Ora, como pastor evangélico, vou usar de uma liberdade que é a confissão de
pecados. Geralmente a confissão auricular católica romana é privada e prudente,
mas, como protestante que sou, posso dar-me ao luxo do oposto: vou aqui, diante
de todos, confessar publicamente o pecado de andar a votar no CDS nos últimos
anos. E é daqueles pecados complexos porque tenho ficado com alguns problemas
de consciência.
Tenho votado no
CDS porque, dentro dos partidos políticos portugueses, parece-me aquele que,
ainda assim, consegue assumir alguma relação entre culto e cultura: há aqui
alguma tradição de não ser pecado misturar convicções religiosas com convicções
políticas. Mas algumas das vitórias da
esquerda, que parecem vir com o carimbo do irrecusável progresso
civilizacional, como a despenalização do aborto e o casamento de pessoas do
mesmo sexo, têm permitido que gente como eu, que continua a tê-las como prejuízos
morais, só possa ser tolerada como os descendentes actuais do Diácono Remédios.

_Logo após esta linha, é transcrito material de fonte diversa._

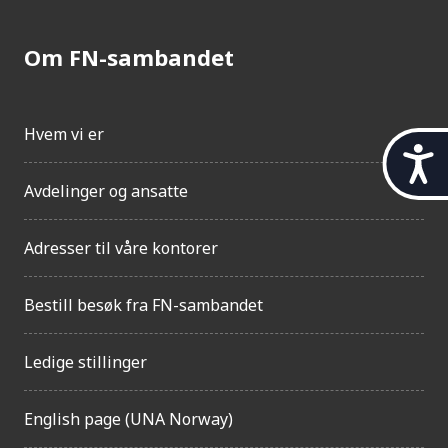
Om FN-sambandet
Hvem vi er
t
i
Avdelinger og ansatte
l
g
j
Adresser til våre kontorer
e
n
g
Bestill besøk fra FN-sambandet
e
l
Ledige stillinger
i
g
h
English page (UNA Norway)
e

E já nem no CDS parece haver grande espaço para Diáconos Remédios como, à falta
de melhor referência, pessoas como eu possam ser comparadas. Sim, a minha
vantagem como pregador do evangelho é que não somente acredito em absolutos
morais como sou pago para os defender: é uma união interessante entre liberdade
religiosa e liberdade de mercado.
Ironicamente,
parece haver um consenso oficioso que junta as elites culturais às causas
típicas da esquerda para criminalizar na opinião pública a possibilidade de
qualquer perspectiva dissonante. Ou seja, reconheço que o meio artístico, precocemente convicto da sua abertura de horizontes,
e em Portugal blindado por uma espécie de mentalidade sindical, é hoje dos
meios mais hostis a qualquer dissonância ideológica. Por isso, e apesar de
haver quem me considere artista, talvez seja mais fácil confiar num político do
que num colega das artes. Mal por mal, os políticos passam a vida a mudar de
posição.
Para quem pode, na
sua liberdade, usar termos como “absolutos morais”, pode também dar-se ao luxo
de ser meio apocalíptico. Já conversei sobre este assunto com a Assunção
Cristas e com o Adolfo Mesquita Nunes, em conversas na Igreja que sirvo, na
Lapa (e que podem ser vistas no YouTube): está o CDS pronto e interessado em
valer quem hoje assume a forma provavelmente mais ousada e polémica de liberdade
artística e de expressão que é a religiosa? Se os detentores das auto-proclamadas conquistas civilizacionais, como
a despenalização do aborto e o casamento de pessoas do mesmo sexo, olharem para
vozes discordantes como a minha, e as legislarem como crimes de ódio, quem nos
vai valer? A minha experiência política não é grande, mas já vi na internet
um deputado do PS, uma filha de um Presidente da Assembleia da República e uma
ex-namorada de um ex-Primeiro Ministro insinuarem que vozes como a minha não
deveriam ser permitidas numa rádio pública, isto tudo a pretexto de uma canção
minha que, passando na Antena 3 tomava a liberdade de falar sobre um “maricas
que reinava com a t-shirt dos Suede”.
Termino resumindo: a minha
proposta para a melhor cultura do CDS deve ser um compromisso com um dos modos
mais ameaçados de liberdade artística que é a religiosa.